#### Your instructions
Rewrite all of the material below as a JSON list of strings, one string per line with blank lines dropped. Leave the pictures out of the list.

::: Input data

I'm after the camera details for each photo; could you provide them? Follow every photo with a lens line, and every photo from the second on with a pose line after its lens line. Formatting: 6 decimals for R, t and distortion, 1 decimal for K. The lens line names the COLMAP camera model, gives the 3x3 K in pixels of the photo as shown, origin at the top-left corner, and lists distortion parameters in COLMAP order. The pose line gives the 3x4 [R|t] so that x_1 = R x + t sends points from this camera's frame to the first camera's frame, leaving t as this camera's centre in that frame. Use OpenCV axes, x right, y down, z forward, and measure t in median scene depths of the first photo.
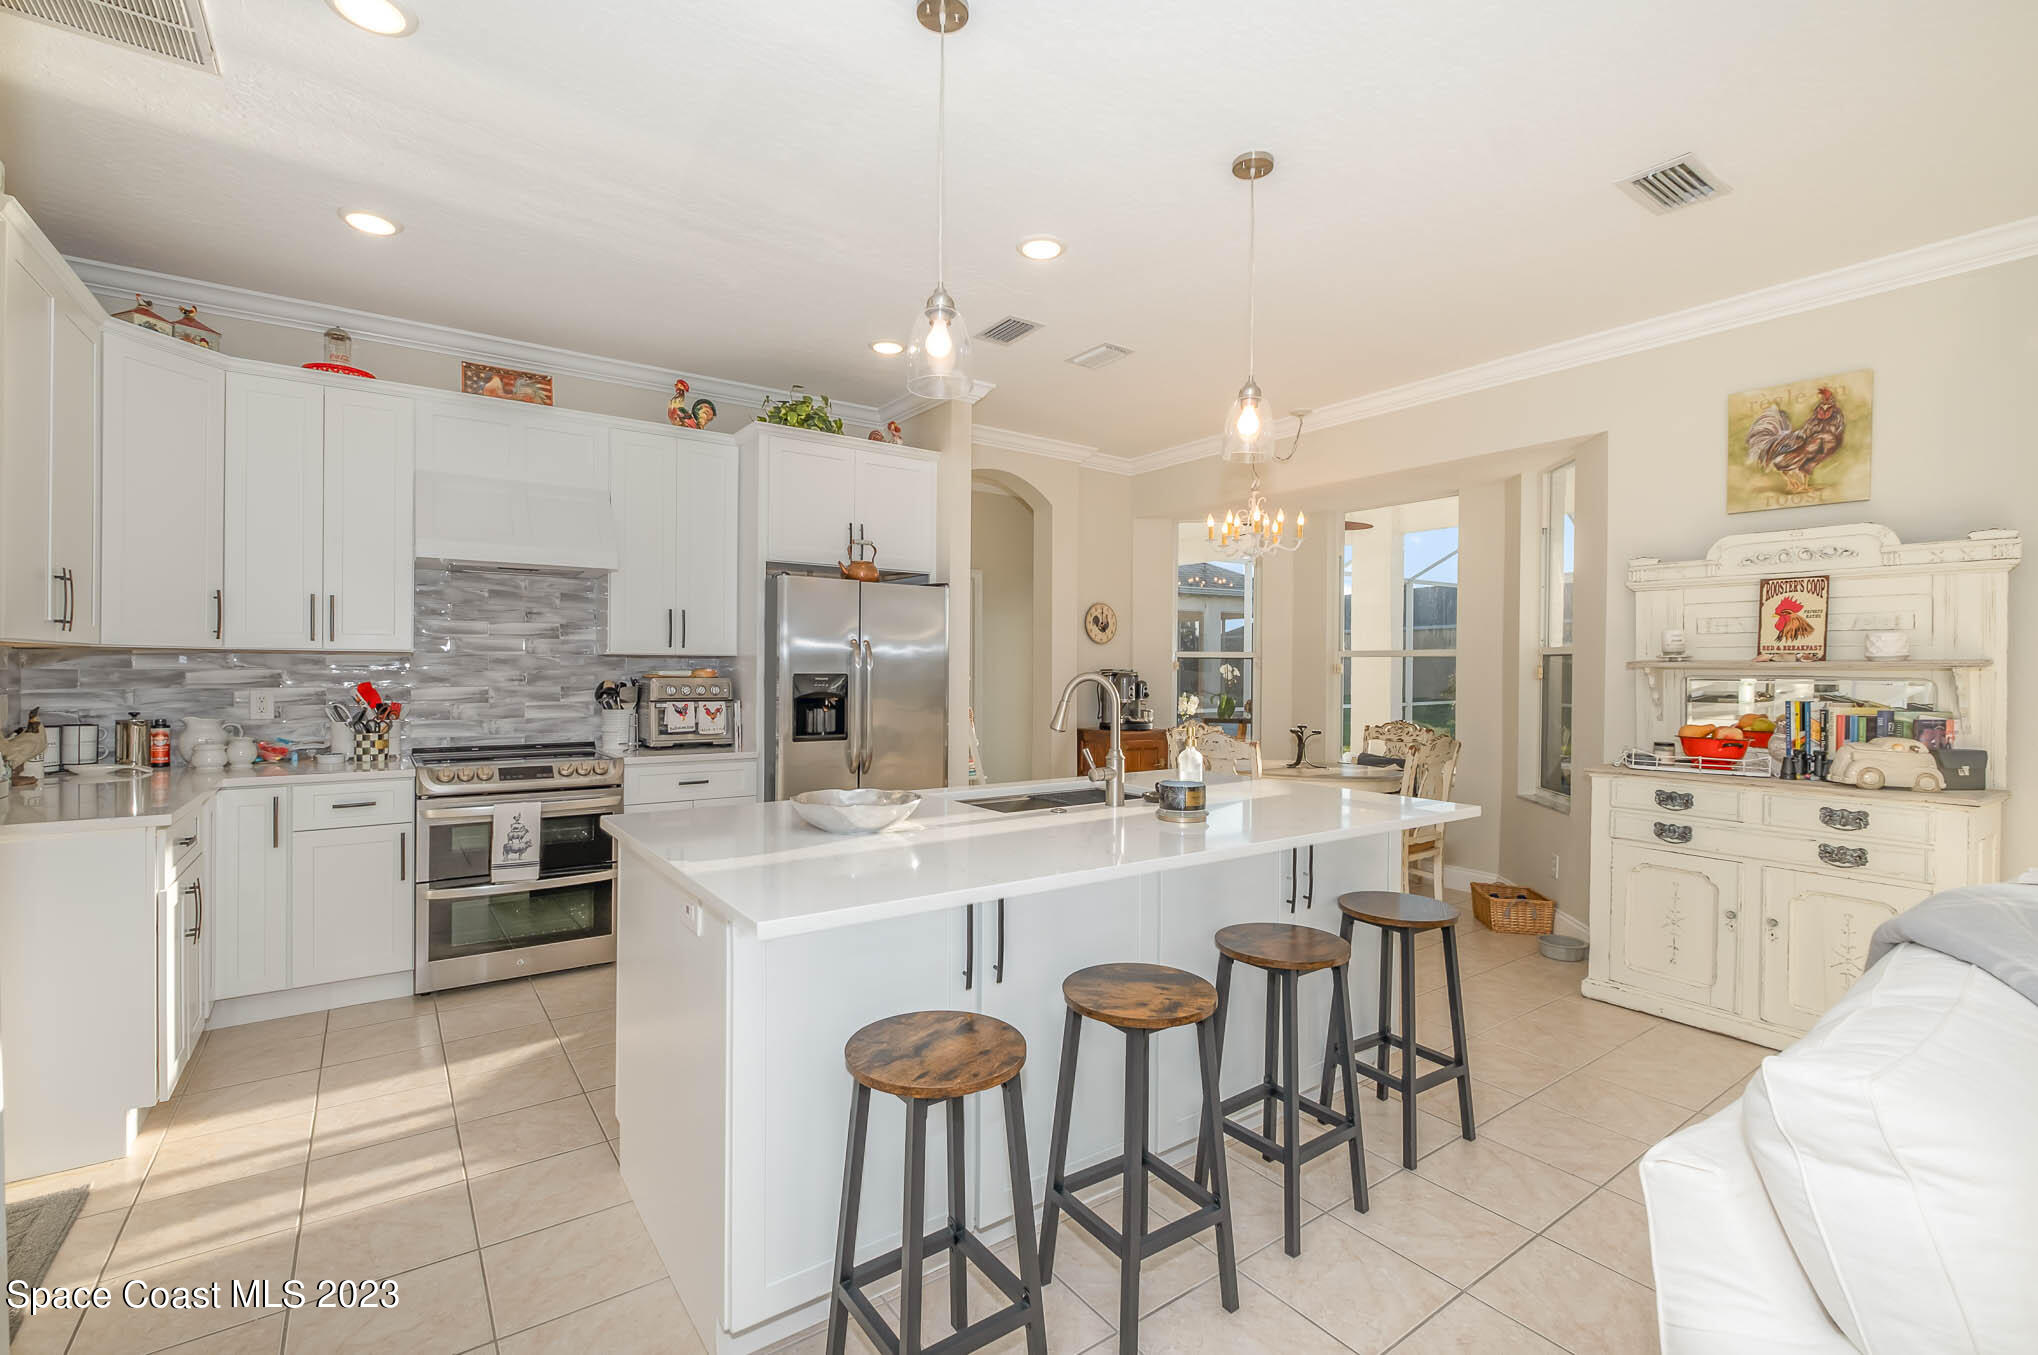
lens RADIAL K [[891.9, 0, 1021.2], [0, 891.9, 674.3], [0, 0, 1]] dist [-0.001043, -0.000850]
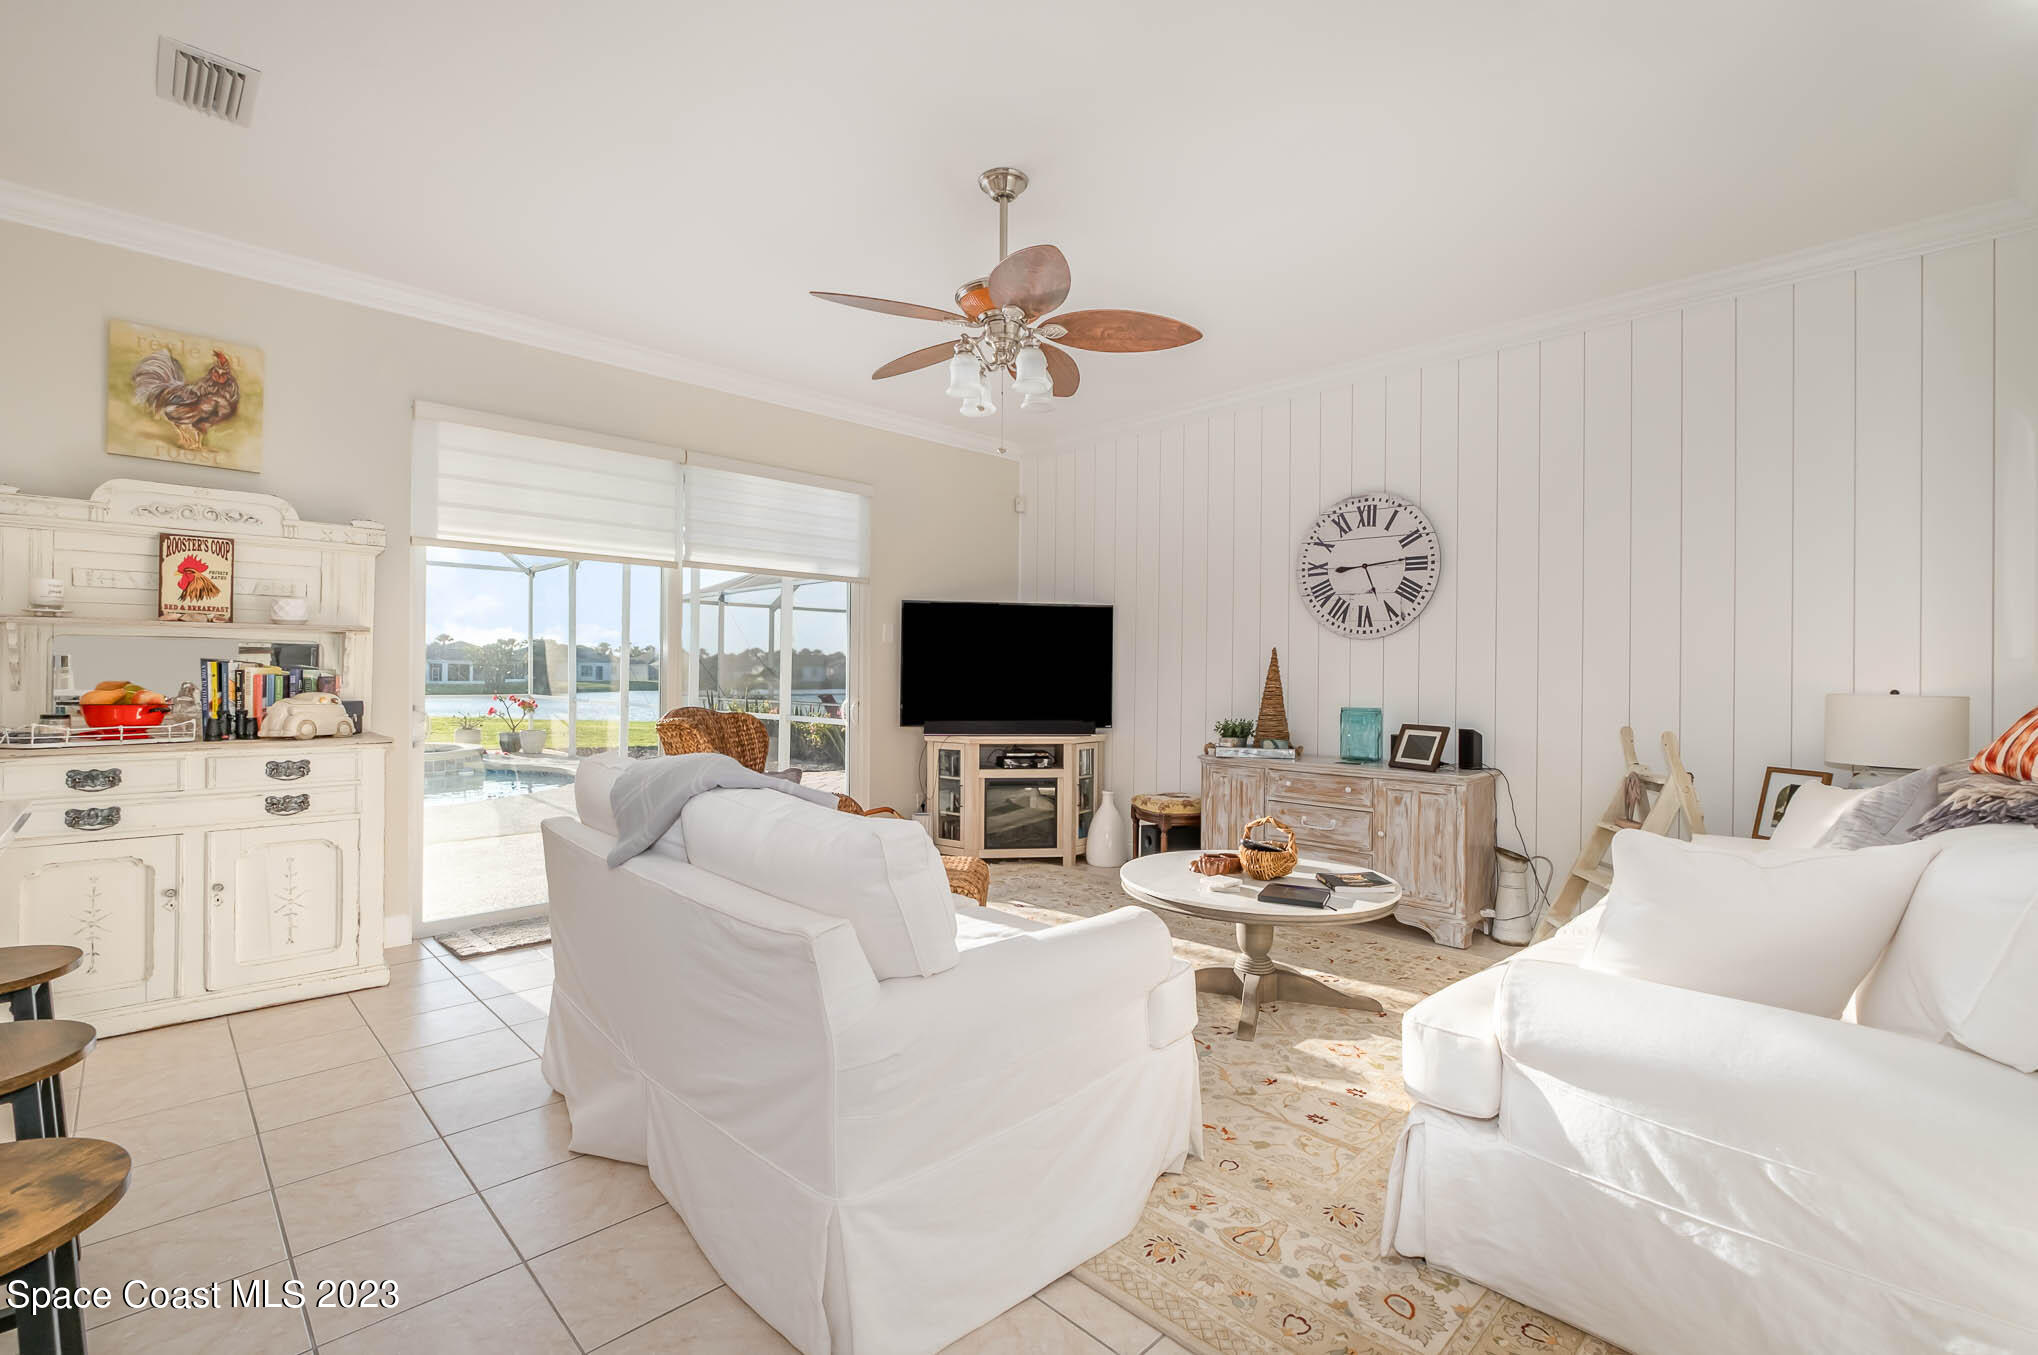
lens RADIAL K [[891.9, 0, 1009.0], [0, 891.9, 669.9], [0, 0, 1]] dist [-0.001043, -0.000850]
pose [[-0.149854, -0.007175, 0.988682, -0.228295], [-0.002705, 0.999973, 0.006847, 0.028498], [-0.988704, -0.001648, -0.149870, 0.264123]]
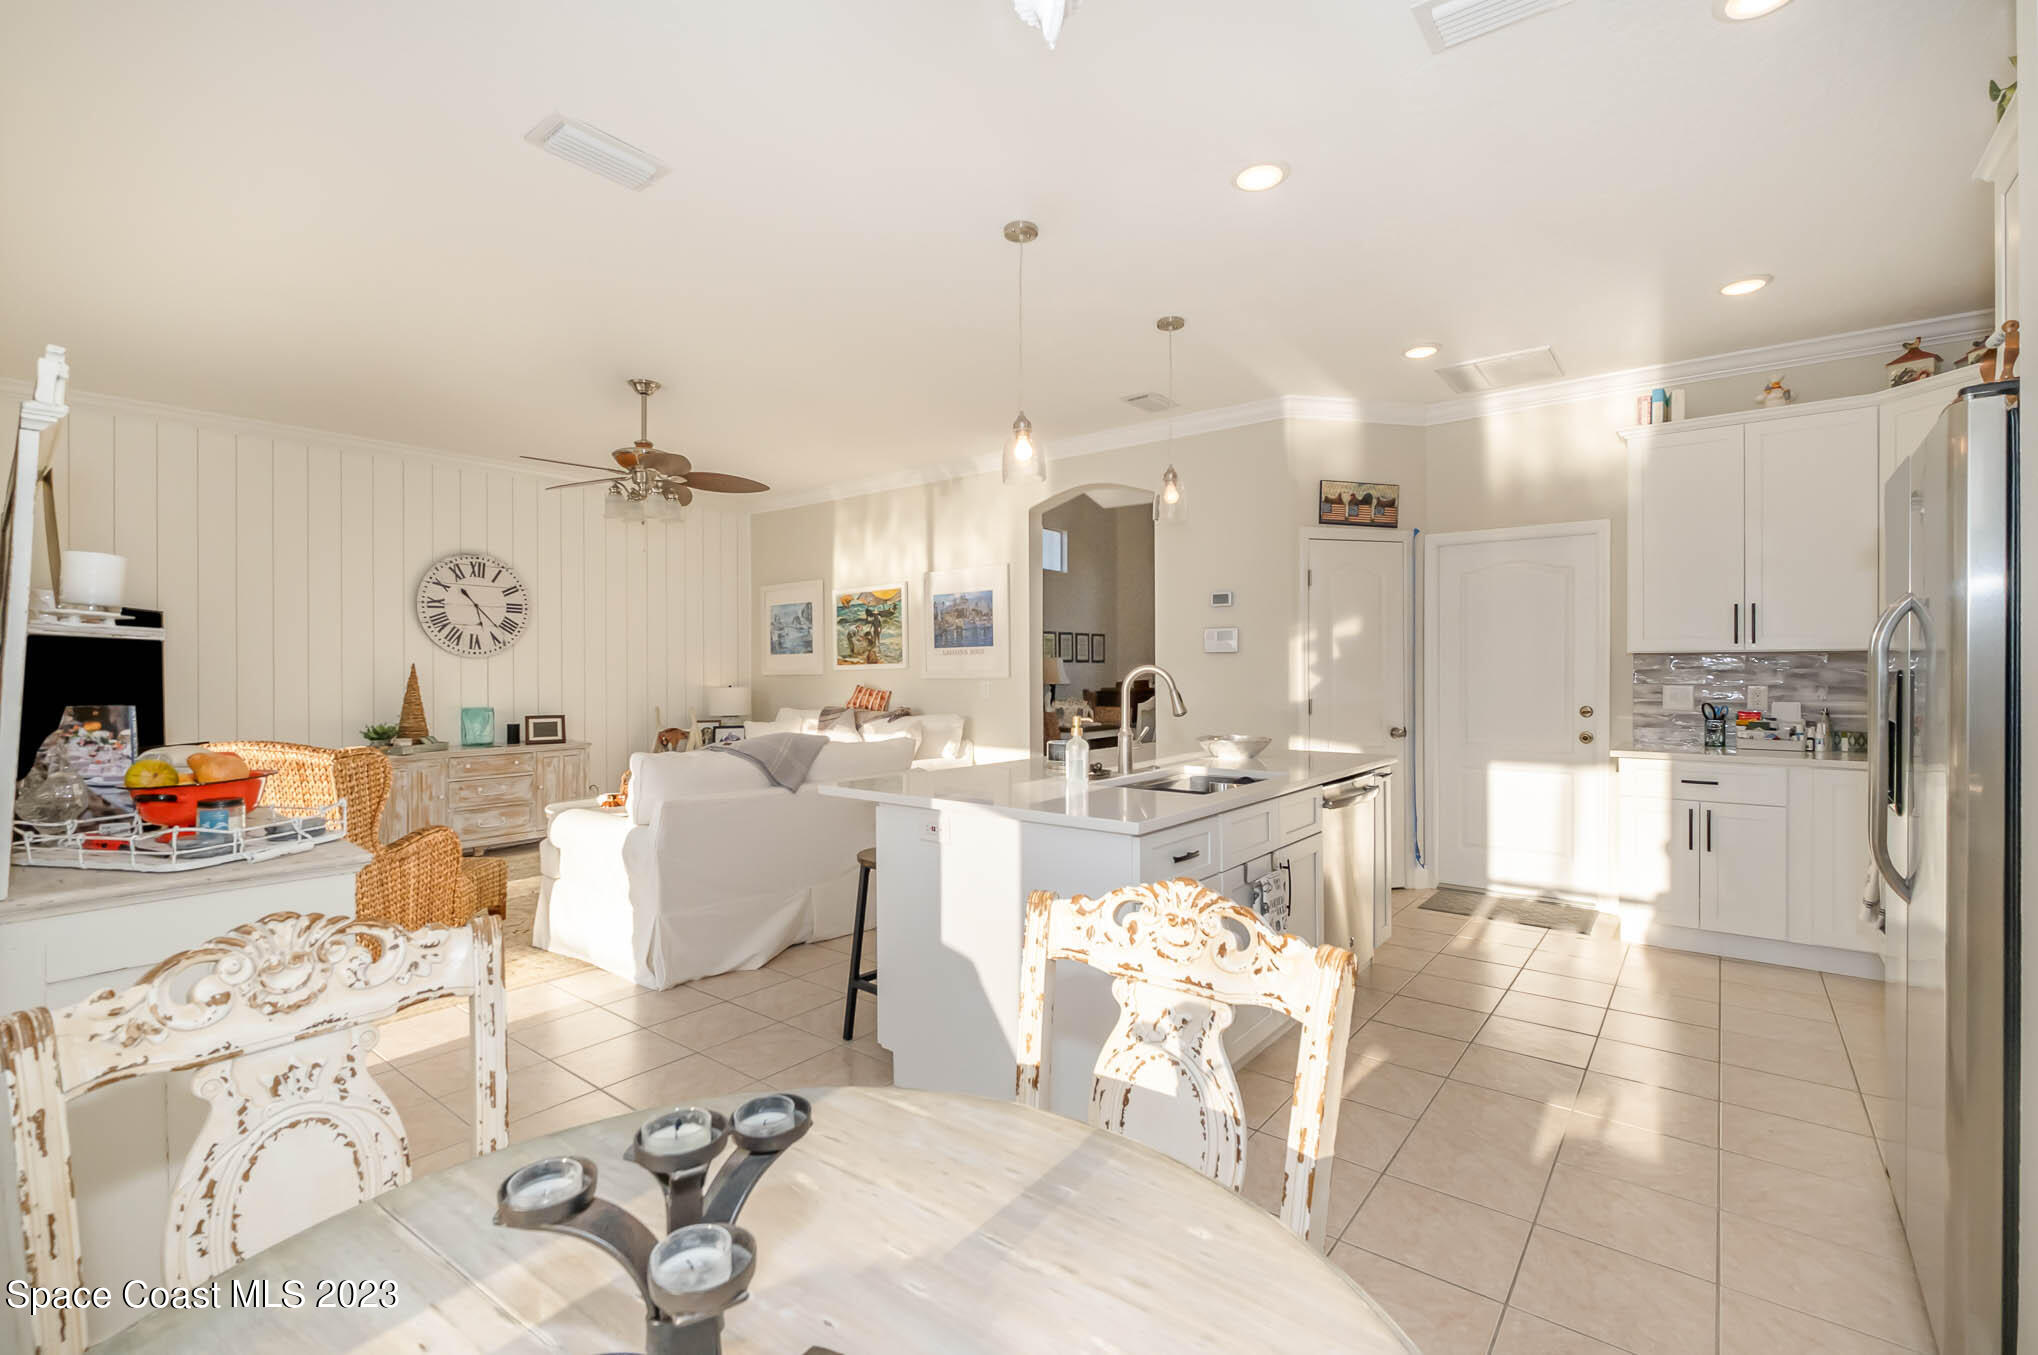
lens RADIAL K [[891.9, 0, 1015.3], [0, 891.9, 670.6], [0, 0, 1]] dist [-0.001043, -0.000850]
pose [[-0.956295, -0.005101, -0.292358, 0.432499], [-0.007096, 0.999958, 0.005766, -0.000308], [0.292316, 0.007588, -0.956292, 1.543961]]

::::::

#### Result for this task
[
  "I'm after the camera details for each photo; could you provide them? Follow every photo with a lens line, and every photo from the second on with a pose line after its lens line. Formatting: 6 decimals for R, t and distortion, 1 decimal for K. The lens line names the COLMAP camera model, gives the 3x3 K in pixels of the photo as shown, origin at the top-left corner, and lists distortion parameters in COLMAP order. The pose line gives the 3x4 [R|t] so that x_1 = R x + t sends points from this camera's frame to the first camera's frame, leaving t as this camera's centre in that frame. Use OpenCV axes, x right, y down, z forward, and measure t in median scene depths of the first photo.",
  "lens RADIAL K [[891.9, 0, 1021.2], [0, 891.9, 674.3], [0, 0, 1]] dist [-0.001043, -0.000850]",
  "lens RADIAL K [[891.9, 0, 1009.0], [0, 891.9, 669.9], [0, 0, 1]] dist [-0.001043, -0.000850]",
  "pose [[-0.149854, -0.007175, 0.988682, -0.228295], [-0.002705, 0.999973, 0.006847, 0.028498], [-0.988704, -0.001648, -0.149870, 0.264123]]",
  "lens RADIAL K [[891.9, 0, 1015.3], [0, 891.9, 670.6], [0, 0, 1]] dist [-0.001043, -0.000850]",
  "pose [[-0.956295, -0.005101, -0.292358, 0.432499], [-0.007096, 0.999958, 0.005766, -0.000308], [0.292316, 0.007588, -0.956292, 1.543961]]"
]